Mas já agora o que é isto de estar semi-nu? É estar com 50% do corpo descoberto? E qual a diferença entre semi-nu e tronco nu? Porque é que quando estou na praia dizem que estou «de tronco nu» quando estou claramente três quartos de nu? E porque é que estar todo nu só de meias é considerado estar semi-nu? Alguma coisa ser «semi» não deveria indicar metade? Por exemplo, olhos semicerrados é quando estão meio abertos e meio fechados. Semi-frio de chocolate, é uma sobremesa com um nome um bocado amaricado mas que indica que nem é quente, nem é frio e também não é morno senão chamava-se morno em vez de se chamar semi-frio. E no futebol, as meias-finais também se chamam semi-finais. Só na porcaria do «semi-nu» é que o critério não é utilizado vá-se lá saber porquê.

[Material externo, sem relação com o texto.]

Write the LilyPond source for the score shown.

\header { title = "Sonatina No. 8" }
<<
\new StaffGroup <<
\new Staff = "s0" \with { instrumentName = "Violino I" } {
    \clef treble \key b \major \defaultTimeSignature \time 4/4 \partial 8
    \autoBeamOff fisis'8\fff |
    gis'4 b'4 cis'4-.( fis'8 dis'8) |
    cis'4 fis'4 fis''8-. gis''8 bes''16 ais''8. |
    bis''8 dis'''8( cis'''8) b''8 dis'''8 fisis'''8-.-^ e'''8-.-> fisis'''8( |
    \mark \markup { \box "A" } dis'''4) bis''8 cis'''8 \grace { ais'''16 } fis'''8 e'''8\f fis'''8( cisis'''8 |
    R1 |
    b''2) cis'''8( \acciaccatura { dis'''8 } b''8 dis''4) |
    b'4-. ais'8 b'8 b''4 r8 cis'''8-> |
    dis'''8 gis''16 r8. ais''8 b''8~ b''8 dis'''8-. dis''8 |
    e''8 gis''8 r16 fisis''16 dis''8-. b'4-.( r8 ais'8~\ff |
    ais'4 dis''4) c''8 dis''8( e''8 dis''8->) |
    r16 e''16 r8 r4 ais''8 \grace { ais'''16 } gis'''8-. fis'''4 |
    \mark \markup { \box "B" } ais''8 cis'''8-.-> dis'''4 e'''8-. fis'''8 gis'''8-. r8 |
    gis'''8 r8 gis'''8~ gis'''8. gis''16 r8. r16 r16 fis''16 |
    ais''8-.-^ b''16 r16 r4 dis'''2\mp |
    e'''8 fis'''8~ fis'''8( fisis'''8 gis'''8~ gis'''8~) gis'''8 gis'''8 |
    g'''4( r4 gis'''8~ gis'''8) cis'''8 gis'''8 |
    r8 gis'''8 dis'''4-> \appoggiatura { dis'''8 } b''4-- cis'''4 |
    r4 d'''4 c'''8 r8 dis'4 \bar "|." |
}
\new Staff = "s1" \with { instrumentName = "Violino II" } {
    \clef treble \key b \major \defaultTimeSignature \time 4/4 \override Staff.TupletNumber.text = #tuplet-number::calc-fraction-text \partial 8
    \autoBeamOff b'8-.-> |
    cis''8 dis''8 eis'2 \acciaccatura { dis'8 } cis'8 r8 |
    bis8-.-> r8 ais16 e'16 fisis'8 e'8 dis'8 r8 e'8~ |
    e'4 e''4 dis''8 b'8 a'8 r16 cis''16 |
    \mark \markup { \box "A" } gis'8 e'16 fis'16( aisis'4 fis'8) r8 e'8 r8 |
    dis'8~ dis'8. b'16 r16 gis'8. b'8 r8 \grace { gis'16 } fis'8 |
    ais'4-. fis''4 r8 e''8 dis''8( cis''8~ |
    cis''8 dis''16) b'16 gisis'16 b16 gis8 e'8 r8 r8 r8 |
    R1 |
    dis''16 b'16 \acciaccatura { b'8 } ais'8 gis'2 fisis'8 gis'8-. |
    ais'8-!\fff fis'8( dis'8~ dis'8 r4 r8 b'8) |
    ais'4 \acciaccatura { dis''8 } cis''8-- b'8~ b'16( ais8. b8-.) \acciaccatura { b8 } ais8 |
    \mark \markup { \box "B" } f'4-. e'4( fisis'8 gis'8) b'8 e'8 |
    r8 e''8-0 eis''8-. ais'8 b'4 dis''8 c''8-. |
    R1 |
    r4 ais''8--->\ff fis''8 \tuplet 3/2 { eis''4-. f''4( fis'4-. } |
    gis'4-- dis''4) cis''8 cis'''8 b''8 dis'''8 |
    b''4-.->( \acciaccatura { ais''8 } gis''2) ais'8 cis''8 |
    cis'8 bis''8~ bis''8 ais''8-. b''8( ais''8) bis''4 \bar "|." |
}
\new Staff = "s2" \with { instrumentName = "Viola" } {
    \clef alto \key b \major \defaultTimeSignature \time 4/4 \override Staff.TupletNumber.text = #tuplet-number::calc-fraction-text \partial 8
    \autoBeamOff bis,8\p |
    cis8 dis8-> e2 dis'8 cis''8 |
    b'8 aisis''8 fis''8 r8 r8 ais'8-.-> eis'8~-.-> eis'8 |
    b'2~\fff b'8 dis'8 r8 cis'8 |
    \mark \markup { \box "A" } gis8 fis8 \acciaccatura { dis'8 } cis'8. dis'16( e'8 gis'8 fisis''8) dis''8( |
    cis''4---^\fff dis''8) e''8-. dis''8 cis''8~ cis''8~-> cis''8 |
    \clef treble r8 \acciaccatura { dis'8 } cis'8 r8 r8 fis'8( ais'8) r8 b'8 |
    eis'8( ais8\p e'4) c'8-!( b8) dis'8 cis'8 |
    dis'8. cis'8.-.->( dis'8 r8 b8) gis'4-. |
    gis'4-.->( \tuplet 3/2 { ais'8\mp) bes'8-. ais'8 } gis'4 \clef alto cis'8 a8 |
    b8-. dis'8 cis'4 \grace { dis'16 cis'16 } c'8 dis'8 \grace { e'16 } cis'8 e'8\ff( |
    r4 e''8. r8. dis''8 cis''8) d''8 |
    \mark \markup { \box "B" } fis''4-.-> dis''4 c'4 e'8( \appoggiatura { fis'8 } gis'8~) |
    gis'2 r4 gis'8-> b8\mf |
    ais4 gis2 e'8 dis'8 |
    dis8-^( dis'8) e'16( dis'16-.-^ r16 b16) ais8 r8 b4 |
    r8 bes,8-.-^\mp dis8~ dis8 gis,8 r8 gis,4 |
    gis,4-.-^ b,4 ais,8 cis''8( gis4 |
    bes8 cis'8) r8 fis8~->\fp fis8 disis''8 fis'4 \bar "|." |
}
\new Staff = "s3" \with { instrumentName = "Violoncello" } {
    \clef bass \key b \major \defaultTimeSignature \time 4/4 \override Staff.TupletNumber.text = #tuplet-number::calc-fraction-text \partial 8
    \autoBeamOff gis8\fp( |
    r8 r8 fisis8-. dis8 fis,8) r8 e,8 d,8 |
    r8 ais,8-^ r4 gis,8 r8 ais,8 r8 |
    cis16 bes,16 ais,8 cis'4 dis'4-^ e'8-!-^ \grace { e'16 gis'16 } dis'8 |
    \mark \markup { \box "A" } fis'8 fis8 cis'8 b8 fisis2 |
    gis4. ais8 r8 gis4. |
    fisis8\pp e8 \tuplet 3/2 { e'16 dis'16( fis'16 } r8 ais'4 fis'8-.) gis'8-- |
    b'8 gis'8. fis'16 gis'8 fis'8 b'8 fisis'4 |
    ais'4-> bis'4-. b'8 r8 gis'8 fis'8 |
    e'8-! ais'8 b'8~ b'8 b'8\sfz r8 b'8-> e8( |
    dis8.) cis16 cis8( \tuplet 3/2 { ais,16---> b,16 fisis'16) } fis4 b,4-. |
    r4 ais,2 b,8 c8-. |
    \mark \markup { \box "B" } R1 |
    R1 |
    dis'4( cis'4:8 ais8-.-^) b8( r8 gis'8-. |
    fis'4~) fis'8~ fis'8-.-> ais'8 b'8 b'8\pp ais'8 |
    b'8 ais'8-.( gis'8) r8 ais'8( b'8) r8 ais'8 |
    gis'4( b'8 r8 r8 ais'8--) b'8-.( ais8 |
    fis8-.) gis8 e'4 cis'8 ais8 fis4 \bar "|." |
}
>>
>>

P.S.: É sempre bom ter alguém famoso com o mesmo problema que nós. Uns revêem-se na Britney Spears porque no sexo gostam de dizer «baby, hit me one more time». Moços como o Batman e o Super-Homem gostam do Enrique Iglesias porque ele canta «I can be an hero, baby». E ainda há aqueles que se revêem no José Malhoa porque gostam de apertar com as moças. Não respeito nenhum dos três exemplos anteriores, mas fico contente por ouvir as músicas do Tony Carreira e saber que podia ter sido eu a escrevê-las, visto que a nossa condição de saúde é semelhante e ver que ninguém o julga apesar da sua doença.